Adapun isi dari KHI diantaranya adalah mengenai pencatatan perkawinan
(dalam pasal 5,6,7), asas perkawinan monogami (dibahas dalam pasal
55,56,57,58,59), perceraian di pengadilan (pasal 115), pembatasan usia pernikahan
(pasal 15), izin poligami (pasal 57), pembagian warisan dengan cara damai (pasal
183), ahli waris pengganti (pasal 185), wasiat wajibah (pasal 209), warisan anak zina
(pasal 186), sistem pewarisan kolektif (pasal 189), harta Bersama atau gono-gini
( pasal 190), wakaf dan sertifikasi dan saksi, larangan perkawinan beda agama (pasal
40). Buku kompilasi hukum islam dibagi dalam tiga bagian, perkawinan, perwakafan,
kewarisan. Tujuan Kompilasi. 1) Melengkapi pilar Peradilan Agama, 2) Menyamakan
persepsi penerapan hukum, 3) Mempercepat proses Taqribi Bainal Ummah, 4)
Menyingkirkan paham Private Affairs Sebagai perangkat hukum.
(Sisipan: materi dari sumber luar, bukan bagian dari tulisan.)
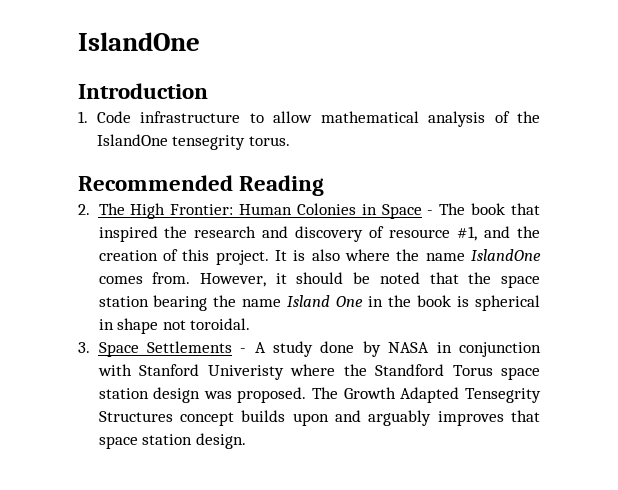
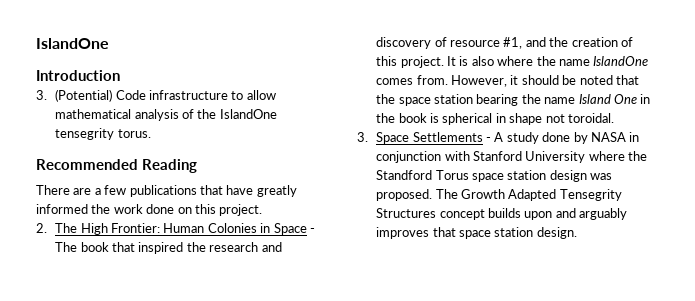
[78,111,88,123] 1. -> [36,89,113,102] 3. (Potential)
(325, 185) none -> [36,185,297,197] [36,204,263,216] // There are a few publications that have greatly informed the work done on this project.
[207,365,284,380] Univeristy -> [525,151,586,163] University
KHI telah menampung bagian dari kebutuhan masyarakat di bidang hukum
yang digali dari (sumber) nilai-nilai hukum yang diyakini kebenarannya. KHI dapat
memberikan perlindungan hukum dan ketentraman batin bagi masyarakat, karena ia
menawarkan simbol-simbol keagamaan yang dipandang oleh masyarakat sebagai
sesuatu yang sakral. Ia juga mengakomodasi berbagai pandangan dan aliran
pemikiran dibidang fiqh yang secara sosiologis memiliki daya pesan dan daya layak
untuk dilaksanakan oleh warga masyarakat yang memerlukannya. Kompilasi Hukum
Islam diharapkan dapat menyatukan wawasan hakim Peradilan Agama di Indonesia
dalam memecahkan berbagai masalah yang dimajukan kepada mereka., Kompilasi
Hukum Islam ini, diharapkan dapat (1) memenuhi asas manfaat dan keadilan
berimbang yang terdapat dalam Kompilasi Hukum Islam, (2) mengatasi berbagai
masalah khilafiyah (perbedaan pendapat) untuk menjamin kepastian hukum, dan (3)
mampu menjamin bahan baku dan berperan aktif dalam pembinaan hukum nasional.